We conducted a descriptive qualitative study between August 2021 and February 2022, recruiting 23 patients diagnosed with MM from a Comprehensive Cancer Center in North Carolina. For comparison, participants were grouped into three types of focus group discussants (FGDs), those with and without prior clinical trial enrollment and one group with a mixture of trial experience. All enrolled participants completed a researcher-captured sociodemographic survey, followed by the remote semi-structured FGD, lasting between 90-120 minutes. We used ATLAS.ti v9 and later v 23.2.1 for project management and to facilitate data analysis using the Sort and Sift, Think and Shift approach (ResearchTalk Inc).


We conducted six focus groups: three with 13 participants without trial experience, two with 7 participants with prior experience, and one with a mix of trial experience. Participants without trial experience were younger (mean age 61 years, median 65 years, range 40-71) than those with trial experience (mean age 68 years, median 69.5 years, range 55-83). Most participants with trial experience had an associate degree or higher and higher annual pre-tax incomes ($100,000 to $149,999). Participants without experience had varied education levels but significantly lower annual incomes (<$30,000). All recruited participants had health insurance, with only two enrolled participants without trial experience having Medicaid insurance coverage. Factors influencing willingness to participate (Table 1) included: 1) awareness of clinical trials, 2) perceptions about trials, 3) interest in representing AA/Black persons in trials, 4) altruistic motives, and 5) perceived benefits (beneficiaries).

Participants with prior trial experience often regarded clinical trials as crucial for their survival, emphasizing the significance of research in benefiting themselves and others. One participant even used the phrase "to represent a Black viewpoint" when explaining their decision to enroll in a clinical trial. While discussing perceptions, participants generally brought up unethical research practices that have affected AA/Black persons. However, they also highlighted the importance of having AA/Black representation in clinical trials. All FGDs emphasized their willingness to participate in future clinical trials, and many showed altruism by viewing it as an opportunity to "pay it forward" and contribute to the greater good, leading to positive feelings and outlooks for some. Additionally, many FGDs highlighted safety concerns for interventional therapies and the need to weigh the benefits of participation in this regard carefully.

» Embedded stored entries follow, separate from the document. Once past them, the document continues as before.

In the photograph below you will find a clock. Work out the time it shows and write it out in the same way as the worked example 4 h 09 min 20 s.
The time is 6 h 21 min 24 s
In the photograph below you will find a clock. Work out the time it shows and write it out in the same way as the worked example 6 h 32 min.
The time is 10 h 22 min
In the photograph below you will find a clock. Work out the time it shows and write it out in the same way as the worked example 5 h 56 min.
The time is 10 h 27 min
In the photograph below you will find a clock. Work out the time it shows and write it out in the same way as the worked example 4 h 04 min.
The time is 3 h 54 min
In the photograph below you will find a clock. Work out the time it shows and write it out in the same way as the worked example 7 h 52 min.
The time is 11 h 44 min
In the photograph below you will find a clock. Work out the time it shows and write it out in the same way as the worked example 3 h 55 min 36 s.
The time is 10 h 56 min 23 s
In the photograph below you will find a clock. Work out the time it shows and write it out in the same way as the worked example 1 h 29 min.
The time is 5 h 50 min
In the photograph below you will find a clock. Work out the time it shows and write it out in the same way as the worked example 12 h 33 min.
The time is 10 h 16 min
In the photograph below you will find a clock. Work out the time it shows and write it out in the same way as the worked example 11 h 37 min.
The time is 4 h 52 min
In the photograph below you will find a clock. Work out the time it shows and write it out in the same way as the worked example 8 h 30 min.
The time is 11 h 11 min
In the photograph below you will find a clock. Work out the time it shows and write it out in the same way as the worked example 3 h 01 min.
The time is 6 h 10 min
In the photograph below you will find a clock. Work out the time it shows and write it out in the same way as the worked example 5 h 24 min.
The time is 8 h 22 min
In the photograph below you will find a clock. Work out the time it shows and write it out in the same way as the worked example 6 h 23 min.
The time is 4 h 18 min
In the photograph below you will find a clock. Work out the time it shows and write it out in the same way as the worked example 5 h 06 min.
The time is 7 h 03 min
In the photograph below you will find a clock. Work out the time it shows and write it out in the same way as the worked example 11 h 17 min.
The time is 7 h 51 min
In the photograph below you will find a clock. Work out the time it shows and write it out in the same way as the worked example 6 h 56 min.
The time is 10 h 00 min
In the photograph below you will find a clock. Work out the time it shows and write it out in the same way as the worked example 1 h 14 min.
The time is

Our study reveals that AA/Black persons with MM are willing to participate in clinical trials, regardless of prior experience, although some may initially have limited awareness of such trials. This underscores the importance of implementing multilevel approaches (individual, interpersonal, healthcare system, and policy) to enhance awareness and influence perceptions. Moving forward, we emphasize the significance of establishing community partnerships to shape educational and outreach efforts, promoting diversity in research participants. Furthermore, additional efforts are needed to ensure equitable participation opportunities for AA/Black individuals within healthcare system interactions.

Disclosures: No relevant conflicts of interest to declare.